> _Opdracht_
Leg aan de hand van de gegeven tekst uit waarom de staatssecretaris een nieuw besluit moest nemen over de aanvraag voor een machtiging tot voorlopig verblijf.

> _Gegeven tekst_
++++++
ECLI:NL:RVS:2019:4218

Raad van State

Datum uitspraak
16 december 2019
Publicatiedatum
16 december 2019
Zaaknummer
201901806/1/V1
Instantie
Raad van State
Type
Uitspraak
Procedures
  • Hoger beroep
Rechters
  • J.Th. Drop
Vindplaatsen
  • Rechtspraak.nl
AI samenvatting door LexboostAutomatisch gegenereerd

Hoger beroep tegen afwijzing machtiging tot voorlopig verblijf door staatssecretaris van Justitie en Veiligheid

Op 15 januari 2018 heeft de staatssecretaris van Justitie en Veiligheid een aanvraag van een vreemdeling voor een machtiging tot voorlopig verblijf afgewezen. De vreemdeling maakte bezwaar tegen deze afwijzing, maar de staatssecretaris verklaarde dit bezwaar op 4 oktober 2018 ongegrond. De rechtbank Den Haag, zittingsplaats Haarlem, heeft op 18 februari 2019 het beroep van de vreemdeling gegrond verklaard, de afwijzing vernietigd en de staatssecretaris opgedragen een nieuw besluit te nemen. De staatssecretaris ging in hoger beroep tegen deze uitspraak.
++++++
> _Verstrekte gegevens_

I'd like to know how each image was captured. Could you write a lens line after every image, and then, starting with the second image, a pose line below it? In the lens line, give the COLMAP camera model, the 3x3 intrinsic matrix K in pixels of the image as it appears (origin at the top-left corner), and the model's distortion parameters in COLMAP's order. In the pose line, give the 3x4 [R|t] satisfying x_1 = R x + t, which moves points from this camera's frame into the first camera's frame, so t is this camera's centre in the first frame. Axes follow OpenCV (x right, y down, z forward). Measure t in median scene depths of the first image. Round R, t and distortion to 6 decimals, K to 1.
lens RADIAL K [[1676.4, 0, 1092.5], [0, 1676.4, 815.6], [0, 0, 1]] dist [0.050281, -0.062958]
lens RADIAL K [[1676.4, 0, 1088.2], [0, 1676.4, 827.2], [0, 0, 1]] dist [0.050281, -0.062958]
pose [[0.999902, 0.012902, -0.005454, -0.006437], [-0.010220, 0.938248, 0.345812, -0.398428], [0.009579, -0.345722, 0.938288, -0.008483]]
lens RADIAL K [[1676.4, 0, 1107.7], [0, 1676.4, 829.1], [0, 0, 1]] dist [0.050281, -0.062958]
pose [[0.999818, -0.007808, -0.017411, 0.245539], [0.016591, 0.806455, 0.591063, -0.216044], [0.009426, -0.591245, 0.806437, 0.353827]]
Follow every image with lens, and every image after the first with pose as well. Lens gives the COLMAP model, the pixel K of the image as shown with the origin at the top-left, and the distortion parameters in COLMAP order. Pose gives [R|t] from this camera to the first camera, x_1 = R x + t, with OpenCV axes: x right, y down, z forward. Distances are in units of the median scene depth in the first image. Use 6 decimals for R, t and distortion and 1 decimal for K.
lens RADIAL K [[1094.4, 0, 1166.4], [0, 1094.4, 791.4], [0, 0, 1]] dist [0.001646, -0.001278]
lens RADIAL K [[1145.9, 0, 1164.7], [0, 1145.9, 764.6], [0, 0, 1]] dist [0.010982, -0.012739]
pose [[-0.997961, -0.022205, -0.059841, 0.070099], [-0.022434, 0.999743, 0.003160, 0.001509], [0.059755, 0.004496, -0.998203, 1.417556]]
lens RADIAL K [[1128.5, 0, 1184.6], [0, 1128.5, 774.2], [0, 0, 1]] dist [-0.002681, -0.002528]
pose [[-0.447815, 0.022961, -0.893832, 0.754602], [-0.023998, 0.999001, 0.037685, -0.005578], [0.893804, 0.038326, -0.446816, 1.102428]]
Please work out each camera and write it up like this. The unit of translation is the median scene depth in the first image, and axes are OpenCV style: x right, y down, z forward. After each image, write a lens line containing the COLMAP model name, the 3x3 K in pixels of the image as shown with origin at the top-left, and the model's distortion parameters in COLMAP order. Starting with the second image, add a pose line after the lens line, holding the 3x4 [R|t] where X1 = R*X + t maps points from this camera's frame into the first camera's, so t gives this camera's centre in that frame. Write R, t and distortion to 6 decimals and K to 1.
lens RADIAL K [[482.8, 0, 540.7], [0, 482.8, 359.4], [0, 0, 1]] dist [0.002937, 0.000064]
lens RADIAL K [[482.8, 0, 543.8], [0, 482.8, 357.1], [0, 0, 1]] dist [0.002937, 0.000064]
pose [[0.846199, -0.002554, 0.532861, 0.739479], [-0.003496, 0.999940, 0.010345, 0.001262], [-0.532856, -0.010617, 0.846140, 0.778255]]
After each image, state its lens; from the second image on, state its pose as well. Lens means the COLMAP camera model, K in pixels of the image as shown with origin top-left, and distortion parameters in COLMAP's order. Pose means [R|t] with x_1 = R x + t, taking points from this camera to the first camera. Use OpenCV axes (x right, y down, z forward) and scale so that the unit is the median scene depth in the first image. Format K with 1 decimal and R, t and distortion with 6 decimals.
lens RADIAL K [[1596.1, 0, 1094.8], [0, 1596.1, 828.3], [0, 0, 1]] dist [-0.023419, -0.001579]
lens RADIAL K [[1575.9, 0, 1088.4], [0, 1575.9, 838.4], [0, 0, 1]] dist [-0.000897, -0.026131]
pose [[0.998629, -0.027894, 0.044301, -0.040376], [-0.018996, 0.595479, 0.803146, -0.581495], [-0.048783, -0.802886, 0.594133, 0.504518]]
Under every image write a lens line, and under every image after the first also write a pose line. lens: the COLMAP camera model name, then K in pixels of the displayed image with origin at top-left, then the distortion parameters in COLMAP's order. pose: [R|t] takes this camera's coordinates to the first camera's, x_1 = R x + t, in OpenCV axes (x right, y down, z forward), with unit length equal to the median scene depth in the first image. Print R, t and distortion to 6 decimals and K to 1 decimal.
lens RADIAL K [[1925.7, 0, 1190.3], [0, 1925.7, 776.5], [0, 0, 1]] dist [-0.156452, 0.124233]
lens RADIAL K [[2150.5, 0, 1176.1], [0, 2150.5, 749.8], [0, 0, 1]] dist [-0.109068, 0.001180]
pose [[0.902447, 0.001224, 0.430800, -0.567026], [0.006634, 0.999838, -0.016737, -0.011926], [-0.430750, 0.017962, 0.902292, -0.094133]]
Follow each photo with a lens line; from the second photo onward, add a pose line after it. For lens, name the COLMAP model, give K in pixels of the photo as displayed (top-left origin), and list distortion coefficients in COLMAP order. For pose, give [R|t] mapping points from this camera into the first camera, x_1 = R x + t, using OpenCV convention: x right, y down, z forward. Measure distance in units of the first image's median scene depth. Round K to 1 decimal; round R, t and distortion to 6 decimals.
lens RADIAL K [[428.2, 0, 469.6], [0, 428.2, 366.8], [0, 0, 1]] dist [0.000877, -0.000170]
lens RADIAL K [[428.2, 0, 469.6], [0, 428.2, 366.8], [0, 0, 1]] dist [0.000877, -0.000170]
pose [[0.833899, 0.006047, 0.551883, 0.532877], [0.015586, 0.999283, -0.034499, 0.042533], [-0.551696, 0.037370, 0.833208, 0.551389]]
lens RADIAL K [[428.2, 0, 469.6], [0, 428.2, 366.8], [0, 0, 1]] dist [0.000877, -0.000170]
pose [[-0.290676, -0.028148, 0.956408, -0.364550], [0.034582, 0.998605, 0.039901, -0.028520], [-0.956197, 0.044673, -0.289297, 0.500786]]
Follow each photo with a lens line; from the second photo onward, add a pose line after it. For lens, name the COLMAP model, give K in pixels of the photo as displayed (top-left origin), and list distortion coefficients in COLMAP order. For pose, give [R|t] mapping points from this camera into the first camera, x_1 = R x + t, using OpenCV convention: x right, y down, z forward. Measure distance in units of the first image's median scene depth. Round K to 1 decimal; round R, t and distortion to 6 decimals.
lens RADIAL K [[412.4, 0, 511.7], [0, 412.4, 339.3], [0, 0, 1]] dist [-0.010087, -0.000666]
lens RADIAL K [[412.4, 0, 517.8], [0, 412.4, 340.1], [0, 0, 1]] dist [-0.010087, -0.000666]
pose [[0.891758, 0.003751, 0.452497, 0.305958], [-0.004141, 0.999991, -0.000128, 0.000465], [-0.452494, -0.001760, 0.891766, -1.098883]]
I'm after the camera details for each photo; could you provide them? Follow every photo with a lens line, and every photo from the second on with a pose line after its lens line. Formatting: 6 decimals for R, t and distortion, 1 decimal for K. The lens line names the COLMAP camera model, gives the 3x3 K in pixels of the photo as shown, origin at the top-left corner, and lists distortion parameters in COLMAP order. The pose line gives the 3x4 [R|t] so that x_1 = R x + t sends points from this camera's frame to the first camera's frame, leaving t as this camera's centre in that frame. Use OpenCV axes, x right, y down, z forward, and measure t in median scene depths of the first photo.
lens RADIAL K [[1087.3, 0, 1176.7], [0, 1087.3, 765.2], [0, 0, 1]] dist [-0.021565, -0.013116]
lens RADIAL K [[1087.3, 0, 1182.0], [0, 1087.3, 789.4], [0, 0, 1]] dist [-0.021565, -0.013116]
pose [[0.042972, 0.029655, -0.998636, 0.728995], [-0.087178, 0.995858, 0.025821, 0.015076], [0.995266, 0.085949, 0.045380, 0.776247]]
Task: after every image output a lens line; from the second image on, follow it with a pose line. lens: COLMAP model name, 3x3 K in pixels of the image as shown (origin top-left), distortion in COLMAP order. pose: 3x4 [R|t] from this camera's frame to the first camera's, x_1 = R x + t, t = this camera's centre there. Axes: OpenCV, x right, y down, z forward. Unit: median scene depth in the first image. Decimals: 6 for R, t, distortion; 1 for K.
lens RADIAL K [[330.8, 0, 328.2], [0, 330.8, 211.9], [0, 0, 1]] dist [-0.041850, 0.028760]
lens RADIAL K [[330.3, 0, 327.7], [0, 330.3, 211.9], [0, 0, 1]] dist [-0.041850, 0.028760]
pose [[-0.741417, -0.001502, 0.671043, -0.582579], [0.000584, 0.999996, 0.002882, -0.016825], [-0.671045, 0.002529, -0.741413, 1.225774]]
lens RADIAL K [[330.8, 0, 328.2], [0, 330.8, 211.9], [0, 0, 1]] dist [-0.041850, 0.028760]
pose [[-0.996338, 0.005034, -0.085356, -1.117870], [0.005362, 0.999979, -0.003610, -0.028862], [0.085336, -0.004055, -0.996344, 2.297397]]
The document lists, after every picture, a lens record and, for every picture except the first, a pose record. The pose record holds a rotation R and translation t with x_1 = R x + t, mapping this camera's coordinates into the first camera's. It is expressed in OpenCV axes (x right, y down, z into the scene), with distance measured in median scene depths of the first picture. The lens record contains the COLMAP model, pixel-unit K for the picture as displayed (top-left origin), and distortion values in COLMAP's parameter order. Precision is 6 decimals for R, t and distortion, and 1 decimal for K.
++++++
> _Antwoord_
De rechtbank Den Haag, zittingsplaats Haarlem, verklaarde op 18 februari 2019 het beroep van de vreemdeling gegrond en vernietigde de afwijzing. Daarbij droeg de rechtbank de staatssecretaris op een nieuw besluit te nemen.